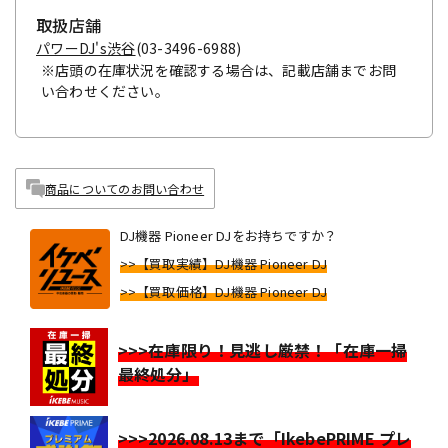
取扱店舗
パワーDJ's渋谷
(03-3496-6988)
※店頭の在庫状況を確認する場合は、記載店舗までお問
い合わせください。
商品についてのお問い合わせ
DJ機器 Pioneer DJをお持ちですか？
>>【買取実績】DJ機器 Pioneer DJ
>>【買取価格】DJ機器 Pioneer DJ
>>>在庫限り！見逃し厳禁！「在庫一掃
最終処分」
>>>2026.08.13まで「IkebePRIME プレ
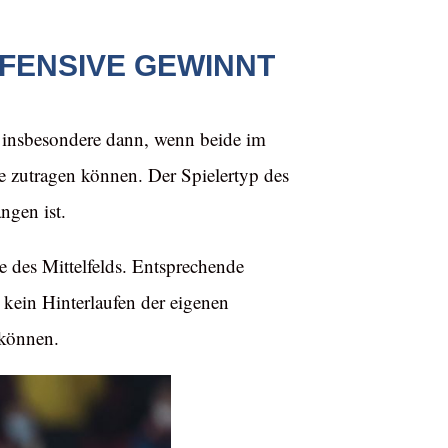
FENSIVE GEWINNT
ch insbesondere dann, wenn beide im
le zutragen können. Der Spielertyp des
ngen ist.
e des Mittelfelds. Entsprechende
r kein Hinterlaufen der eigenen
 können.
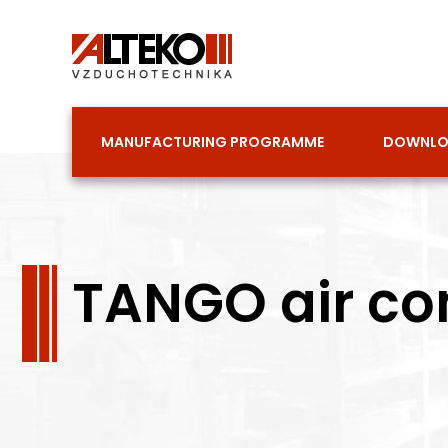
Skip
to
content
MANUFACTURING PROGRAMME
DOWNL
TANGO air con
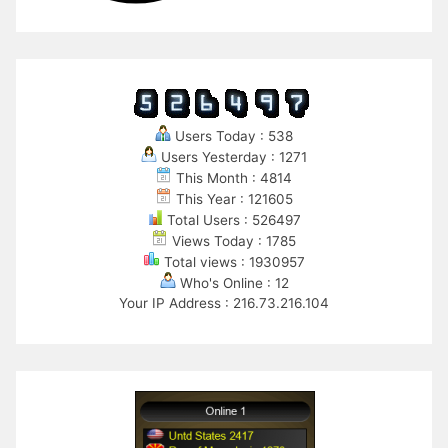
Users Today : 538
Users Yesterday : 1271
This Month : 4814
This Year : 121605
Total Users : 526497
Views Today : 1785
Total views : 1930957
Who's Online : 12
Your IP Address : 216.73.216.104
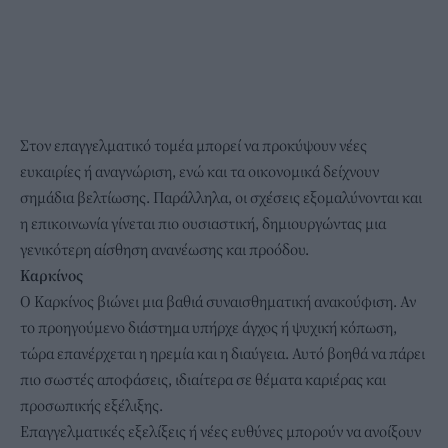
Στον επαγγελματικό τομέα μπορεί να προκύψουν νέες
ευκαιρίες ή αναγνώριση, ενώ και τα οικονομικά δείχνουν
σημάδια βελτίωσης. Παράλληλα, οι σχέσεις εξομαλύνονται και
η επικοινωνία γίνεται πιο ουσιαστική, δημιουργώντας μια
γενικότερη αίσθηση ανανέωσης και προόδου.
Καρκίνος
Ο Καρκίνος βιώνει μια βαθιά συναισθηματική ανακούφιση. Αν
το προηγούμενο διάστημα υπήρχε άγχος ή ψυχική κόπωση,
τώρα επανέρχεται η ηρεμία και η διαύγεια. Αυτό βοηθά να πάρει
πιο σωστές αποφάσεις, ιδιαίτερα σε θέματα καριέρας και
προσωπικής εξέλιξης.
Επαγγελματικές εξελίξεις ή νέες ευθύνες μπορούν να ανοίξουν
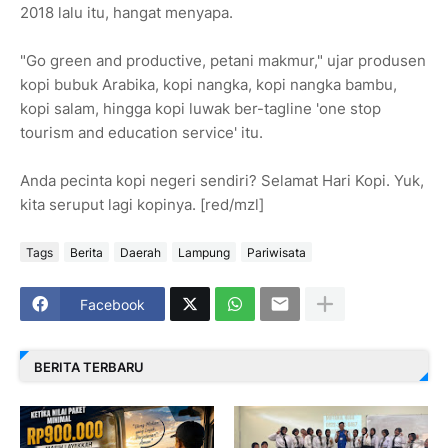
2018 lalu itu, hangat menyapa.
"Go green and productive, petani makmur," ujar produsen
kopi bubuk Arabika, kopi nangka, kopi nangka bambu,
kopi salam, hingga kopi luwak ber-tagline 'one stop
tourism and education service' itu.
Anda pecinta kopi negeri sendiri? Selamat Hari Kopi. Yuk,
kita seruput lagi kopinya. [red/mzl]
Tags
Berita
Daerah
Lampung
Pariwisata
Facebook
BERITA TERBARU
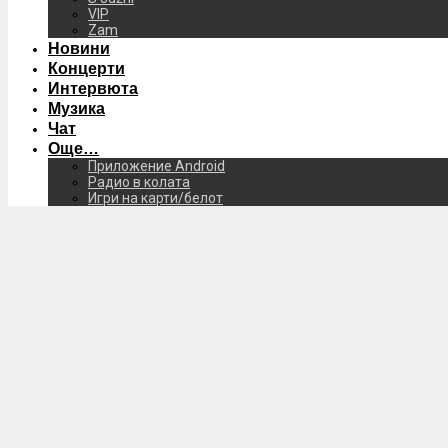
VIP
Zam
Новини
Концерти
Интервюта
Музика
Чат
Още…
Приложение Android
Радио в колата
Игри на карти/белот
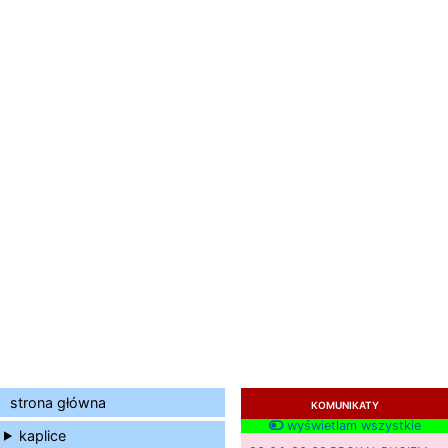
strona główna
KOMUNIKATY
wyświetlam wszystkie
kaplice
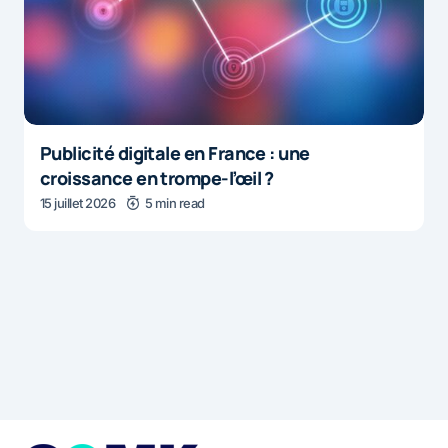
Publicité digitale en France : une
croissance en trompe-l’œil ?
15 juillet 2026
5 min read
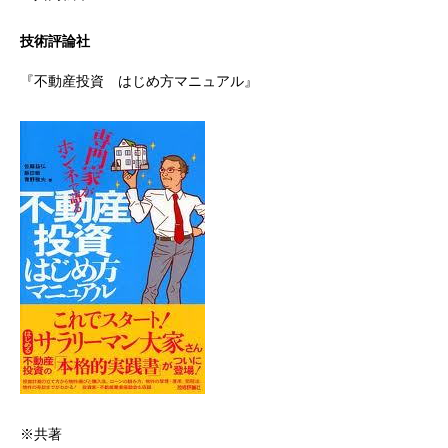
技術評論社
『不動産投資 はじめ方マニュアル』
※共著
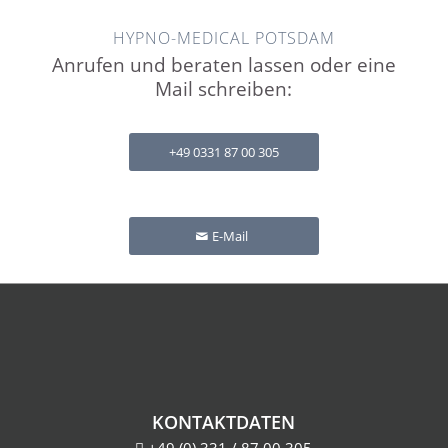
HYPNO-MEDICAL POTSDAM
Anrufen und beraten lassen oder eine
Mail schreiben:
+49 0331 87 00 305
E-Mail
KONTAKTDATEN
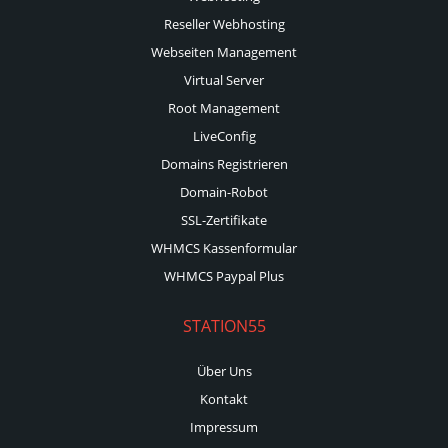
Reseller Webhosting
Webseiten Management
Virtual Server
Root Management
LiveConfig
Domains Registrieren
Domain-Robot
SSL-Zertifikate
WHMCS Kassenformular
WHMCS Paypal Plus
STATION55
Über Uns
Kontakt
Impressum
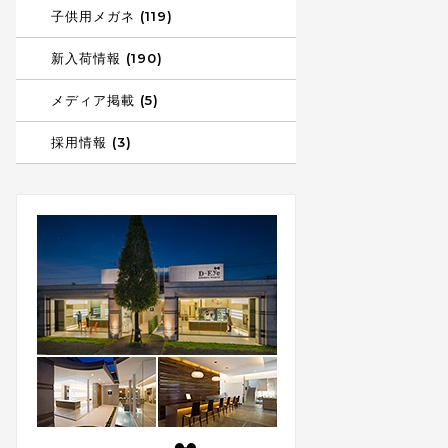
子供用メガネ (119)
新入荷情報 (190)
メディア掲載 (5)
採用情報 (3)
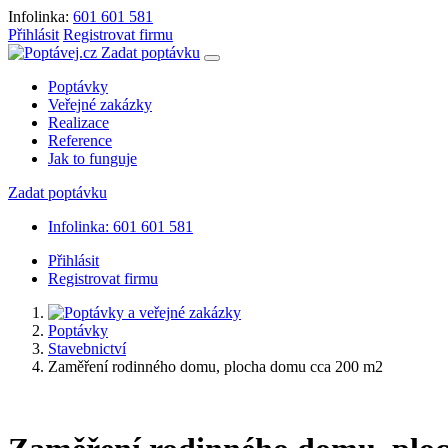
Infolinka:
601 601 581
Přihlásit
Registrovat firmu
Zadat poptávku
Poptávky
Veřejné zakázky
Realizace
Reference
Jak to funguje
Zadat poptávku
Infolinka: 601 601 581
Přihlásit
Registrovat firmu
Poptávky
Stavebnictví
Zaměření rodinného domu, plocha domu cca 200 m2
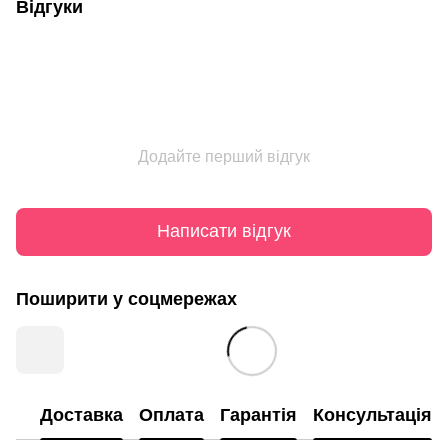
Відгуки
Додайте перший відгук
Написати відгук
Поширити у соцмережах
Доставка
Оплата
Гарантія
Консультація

..........

What to produce
Leaving out the pictures, repeat all the entries exactly as they stand.

Answer space
取扱店舗
パワーDJ's渋谷
(03-3496-6988)
※店頭の在庫状況を確認する場合は、記載店舗までお問
い合わせください。
商品についてのお問い合わせ
DJ機器 Pioneer DJをお持ちですか？
>>【買取実績】DJ機器 Pioneer DJ
>>【買取価格】DJ機器 Pioneer DJ
>>>在庫限り！見逃し厳禁！「在庫一掃
最終処分」
>>>2026.08.13まで「IkebePRIME プレ
FENSIVE GEWINNT
ch insbesondere dann, wenn beide im
le zutragen können. Der Spielertyp des
ngen ist.
e des Mittelfelds. Entsprechende
r kein Hinterlaufen der eigenen
 können.
Skip
to
content
MANUFACTURING PROGRAMME
DOWNL
TANGO air con
Users Today : 538
Users Yesterday : 1271
This Month : 4814
This Year : 121605
Total Users : 526497
Views Today : 1785
Total views : 1930957
Who's Online : 12
Your IP Address : 216.73.216.104
Στον επαγγελματικό τομέα μπορεί να προκύψουν νέες
ευκαιρίες ή αναγνώριση, ενώ και τα οικονομικά δείχνουν
σημάδια βελτίωσης. Παράλληλα, οι σχέσεις εξομαλύνονται και
η επικοινωνία γίνεται πιο ουσιαστική, δημιουργώντας μια
γενικότερη αίσθηση ανανέωσης και προόδου.
Καρκίνος
Ο Καρκίνος βιώνει μια βαθιά συναισθηματική ανακούφιση. Αν
το προηγούμενο διάστημα υπήρχε άγχος ή ψυχική κόπωση,
τώρα επανέρχεται η ηρεμία και η διαύγεια. Αυτό βοηθά να πάρει
πιο σωστές αποφάσεις, ιδιαίτερα σε θέματα καριέρας και
προσωπικής εξέλιξης.
Επαγγελματικές εξελίξεις ή νέες ευθύνες μπορούν να ανοίξουν
2018 lalu itu, hangat menyapa.
"Go green and productive, petani makmur," ujar produsen
kopi bubuk Arabika, kopi nangka, kopi nangka bambu,
kopi salam, hingga kopi luwak ber-tagline 'one stop
tourism and education service' itu.
Anda pecinta kopi negeri sendiri? Selamat Hari Kopi. Yuk,
kita seruput lagi kopinya. [red/mzl]
Tags
Berita
Daerah
Lampung
Pariwisata
Facebook
BERITA TERBARU
VIP
Zam
Новини
Концерти
Интервюта
Музика
Чат
Още…
Приложение Android
Радио в колата
Игри на карти/белот
strona główna
KOMUNIKATY
wyświetlam wszystkie
kaplice
Publicité digitale en France : une
croissance en trompe-l’œil ?
15 juillet 2026
5 min read
技術評論社
『不動産投資 はじめ方マニュアル』
※共著
HYPNO-MEDICAL POTSDAM
Anrufen und beraten lassen oder eine
Mail schreiben:
+49 0331 87 00 305
E-Mail
KONTAKTDATEN
Reseller Webhosting
Webseiten Management
Virtual Server
Root Management
LiveConfig
Domains Registrieren
Domain-Robot
SSL-Zertifikate
WHMCS Kassenformular
WHMCS Paypal Plus
STATION55
Über Uns
Kontakt
Impressum
子供用メガネ (119)
新入荷情報 (190)
メディア掲載 (5)
採用情報 (3)
Infolinka:
601 601 581
Přihlásit
Registrovat firmu
Zadat poptávku
Poptávky
Veřejné zakázky
Realizace
Reference
Jak to funguje
Zadat poptávku
Infolinka: 601 601 581
Přihlásit
Registrovat firmu
Poptávky
Stavebnictví
Zaměření rodinného domu, plocha domu cca 200 m2
Відгуки
Додайте перший відгук
Написати відгук
Поширити у соцмережах
Доставка
Оплата
Гарантія
Консультація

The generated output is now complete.